A story that led to battles that so defied the odds on both sides that they are still talked about today.

The belligerents: British Empire and Zulu Kingdom

Sir Henry Bartle Frere

Lord Chelmsford

King Cetshwayo

King Cetshwayo was born around 1826 and was the last Great King of the Independent Zulus. he had proved himself a gallant warrior in his youth while taking part in the Zulu attempt to evict the Boers from Natal. His Father died in 1872 handing over sovereignty to Cetshwayo. At this time, the British Empire controlled the Colony of Natal, immediately south of the Zulu Kingdom.
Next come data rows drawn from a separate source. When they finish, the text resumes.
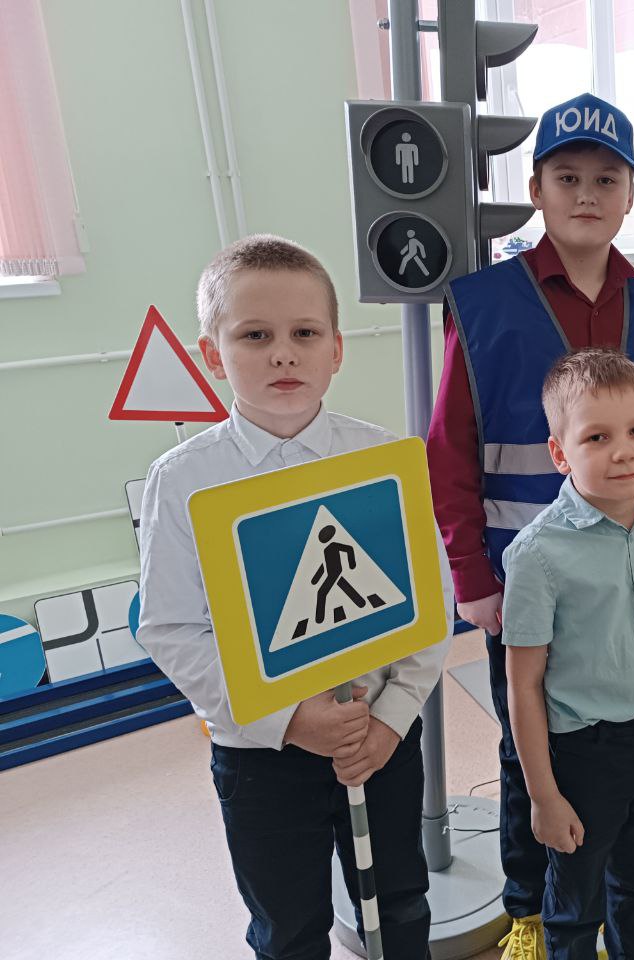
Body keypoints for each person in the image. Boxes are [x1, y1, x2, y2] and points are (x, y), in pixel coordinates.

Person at [137, 234, 453, 960]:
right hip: (261, 756)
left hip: (378, 735)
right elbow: (172, 628)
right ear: (213, 354)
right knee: (287, 928)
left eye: (305, 334)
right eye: (255, 336)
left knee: (400, 903)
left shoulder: (380, 460)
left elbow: (428, 603)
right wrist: (289, 720)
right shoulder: (184, 480)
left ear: (336, 350)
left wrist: (391, 720)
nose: (283, 354)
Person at [426, 93, 634, 960]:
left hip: (627, 580)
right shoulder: (484, 303)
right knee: (525, 744)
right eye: (567, 177)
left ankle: (617, 906)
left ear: (630, 194)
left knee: (618, 743)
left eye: (606, 180)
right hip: (521, 584)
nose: (586, 195)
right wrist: (472, 579)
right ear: (535, 190)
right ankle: (529, 910)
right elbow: (449, 450)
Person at [502, 348, 634, 960]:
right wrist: (544, 796)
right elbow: (523, 686)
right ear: (560, 453)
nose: (624, 451)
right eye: (597, 437)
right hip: (582, 753)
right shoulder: (537, 555)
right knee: (575, 900)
In the December of 1878, the British High Commissioner for Southern Africa, Sir Henry Bartle Frere issued Cetshwayo an ultimatum that was never never satisfactory to the Zulu King. Among other this, the ultimatum demanded the dismantlement of the Zulu army of around 35,000 warriors within 30 days.

The terms:

  1. Surrender of Sihayo’s three sons and brother to be tried by the Natal courts.
  2. Payment of a fine of five hundred head of cattle for the outrages committed by the above and for Cetshwayo’s delay in complying with the request of the Natal Government for the surrender of the offenders.
  3. Payment of a hundred head of cattle for the offence committed against Messrs. Smith and Deighton.
  4. Surrender of the Swazi chief Umbilini and others to be named hereafter, to be tried by the Transvaal courts.
  5. Observance of the coronation promises.
  6. That the Zulu army be disbanded and the men allowed to go home.
  7. That the Zulu military system be discontinued and other military regulations adopted, to be decided upon after consultation with the Great Council and British Representatives.
  8. That every man, when he comes to man’s estate, shall be free to marry.
  9. All missionaries and their converts, who until 1877 lived in Zululand, shall be allowed to return and reoccupy their stations.
  10. All such missionaries shall be allowed to teach and any Zulu, if he chooses, shall be free to listen to their teaching.
  11. A British Agent shall be allowed to reside in Zululand, who will see that the above provisions are carried out.
  12. All disputes in which a missionary or European is concerned, shall be heard by the king in public and in presence of the Resident.
  13. No sentence of expulsion from Zululand shall be carried out until it has been approved by the Resident.

As this ultimatum was never honoured, Frere, without the consent of the British Government, sent Lord Chelmsford with a force of around 9,000 men across the Buffalo River at the Irish trading post, Rorkes Drift.